» **TASK INSTRUCTIONS**: Transcribe only the lines of the listing below from the one holding "- 모든 프로세스에게" through the one holding "프로세스가 실행 중일", inclusive, without any change.

» **DATA TO PROCESS**:
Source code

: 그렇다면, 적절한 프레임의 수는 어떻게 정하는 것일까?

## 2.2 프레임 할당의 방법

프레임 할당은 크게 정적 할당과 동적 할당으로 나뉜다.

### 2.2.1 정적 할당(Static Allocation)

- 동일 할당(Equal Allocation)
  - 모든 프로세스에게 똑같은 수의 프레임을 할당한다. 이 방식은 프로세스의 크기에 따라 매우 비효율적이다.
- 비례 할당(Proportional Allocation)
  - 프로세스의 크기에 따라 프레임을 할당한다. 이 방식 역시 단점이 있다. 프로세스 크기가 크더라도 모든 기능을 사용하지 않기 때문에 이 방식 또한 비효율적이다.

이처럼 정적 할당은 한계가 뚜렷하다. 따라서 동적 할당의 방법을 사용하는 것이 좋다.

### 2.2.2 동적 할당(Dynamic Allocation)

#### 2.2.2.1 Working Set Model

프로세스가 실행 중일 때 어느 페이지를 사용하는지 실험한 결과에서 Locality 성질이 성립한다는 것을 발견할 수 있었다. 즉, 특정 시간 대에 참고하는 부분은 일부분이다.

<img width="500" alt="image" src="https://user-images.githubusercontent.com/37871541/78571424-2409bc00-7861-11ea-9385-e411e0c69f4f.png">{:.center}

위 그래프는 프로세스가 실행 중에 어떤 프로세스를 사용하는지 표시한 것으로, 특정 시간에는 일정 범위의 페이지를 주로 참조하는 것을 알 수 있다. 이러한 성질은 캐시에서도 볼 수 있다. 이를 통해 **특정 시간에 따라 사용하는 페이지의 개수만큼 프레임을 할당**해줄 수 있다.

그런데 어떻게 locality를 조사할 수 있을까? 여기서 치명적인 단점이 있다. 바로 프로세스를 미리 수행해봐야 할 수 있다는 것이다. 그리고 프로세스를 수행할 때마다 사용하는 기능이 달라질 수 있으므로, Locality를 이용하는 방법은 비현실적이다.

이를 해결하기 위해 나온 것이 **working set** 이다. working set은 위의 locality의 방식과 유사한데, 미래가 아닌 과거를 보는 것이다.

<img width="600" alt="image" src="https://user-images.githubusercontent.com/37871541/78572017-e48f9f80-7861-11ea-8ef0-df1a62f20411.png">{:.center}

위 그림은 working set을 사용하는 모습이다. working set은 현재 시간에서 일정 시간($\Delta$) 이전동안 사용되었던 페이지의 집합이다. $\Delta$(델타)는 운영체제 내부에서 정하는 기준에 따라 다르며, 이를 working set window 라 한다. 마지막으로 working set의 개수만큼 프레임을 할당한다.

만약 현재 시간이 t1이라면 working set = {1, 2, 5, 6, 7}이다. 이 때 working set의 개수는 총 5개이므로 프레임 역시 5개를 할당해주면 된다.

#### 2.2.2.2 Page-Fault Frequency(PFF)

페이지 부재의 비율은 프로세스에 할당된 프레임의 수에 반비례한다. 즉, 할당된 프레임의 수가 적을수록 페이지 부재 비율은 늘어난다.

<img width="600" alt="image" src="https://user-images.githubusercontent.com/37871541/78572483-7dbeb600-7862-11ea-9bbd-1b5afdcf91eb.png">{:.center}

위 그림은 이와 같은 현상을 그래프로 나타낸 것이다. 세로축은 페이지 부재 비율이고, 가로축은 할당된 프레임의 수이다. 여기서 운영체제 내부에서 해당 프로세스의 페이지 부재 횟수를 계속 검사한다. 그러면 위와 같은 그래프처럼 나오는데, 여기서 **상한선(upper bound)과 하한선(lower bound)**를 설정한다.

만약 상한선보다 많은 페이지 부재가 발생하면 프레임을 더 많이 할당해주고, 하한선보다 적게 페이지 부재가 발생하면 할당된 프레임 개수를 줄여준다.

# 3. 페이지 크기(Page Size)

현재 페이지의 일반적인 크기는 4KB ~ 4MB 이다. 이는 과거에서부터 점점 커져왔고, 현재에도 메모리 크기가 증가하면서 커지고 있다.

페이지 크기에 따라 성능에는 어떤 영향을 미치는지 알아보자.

» **REPLY**:
  - 모든 프로세스에게 똑같은 수의 프레임을 할당한다. 이 방식은 프로세스의 크기에 따라 매우 비효율적이다.
- 비례 할당(Proportional Allocation)
  - 프로세스의 크기에 따라 프레임을 할당한다. 이 방식 역시 단점이 있다. 프로세스 크기가 크더라도 모든 기능을 사용하지 않기 때문에 이 방식 또한 비효율적이다.

이처럼 정적 할당은 한계가 뚜렷하다. 따라서 동적 할당의 방법을 사용하는 것이 좋다.

### 2.2.2 동적 할당(Dynamic Allocation)

#### 2.2.2.1 Working Set Model

프로세스가 실행 중일 때 어느 페이지를 사용하는지 실험한 결과에서 Locality 성질이 성립한다는 것을 발견할 수 있었다. 즉, 특정 시간 대에 참고하는 부분은 일부분이다.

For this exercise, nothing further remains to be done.